[Opening EXTRACTED INFORMATION section]

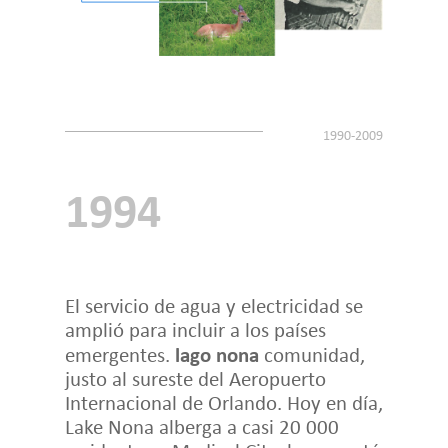
1994
El servicio de agua y electricidad se
amplió para incluir a los países
lago nona
emergentes.
comunidad,
justo al sureste del Aeropuerto
Internacional de Orlando. Hoy en día,
Lake Nona alberga a casi 20 000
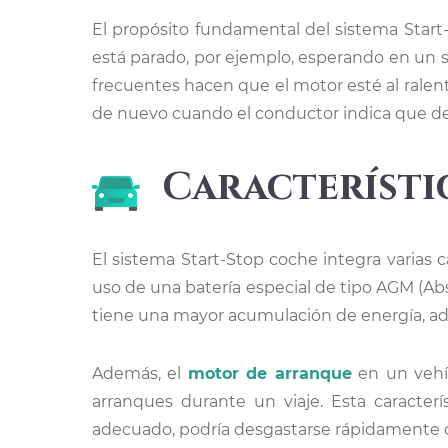
El propósito fundamental del sistema Star
está parado, por ejemplo, esperando en un 
frecuentes hacen que el motor esté al ralent
de nuevo cuando el conductor indica que de
Característi
El sistema Start-Stop coche integra varias 
uso de una batería especial de tipo AGM (A
tiene una mayor acumulación de energía, ad
Además, el
motor de arranque
en un vehíc
arranques durante un viaje. Esta caracterí
adecuado, podría desgastarse rápidamente de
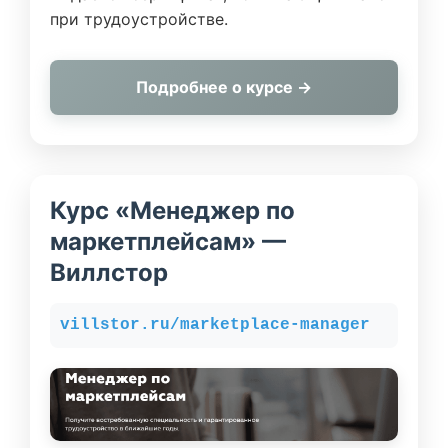
при трудоустройстве.
Подробнее о курсе →
Курс «Менеджер по
маркетплейсам» —
Виллстор
villstor.ru/marketplace-manager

[Closing EXTRACTED INFORMATION section]

WORK TO COMPLETE ▸ Update the listing, starting at the line that has "при трудоустройстве." and going through the end of the listing, by putting "Узнать больше" in place of "Подробнее". Return only those lines and keep everything else the same.

PROBLEM SOLUTION ▸
при трудоустройстве.
Узнать больше о курсе →
Курс «Менеджер по
маркетплейсам» —
Виллстор
villstor.ru/marketplace-manager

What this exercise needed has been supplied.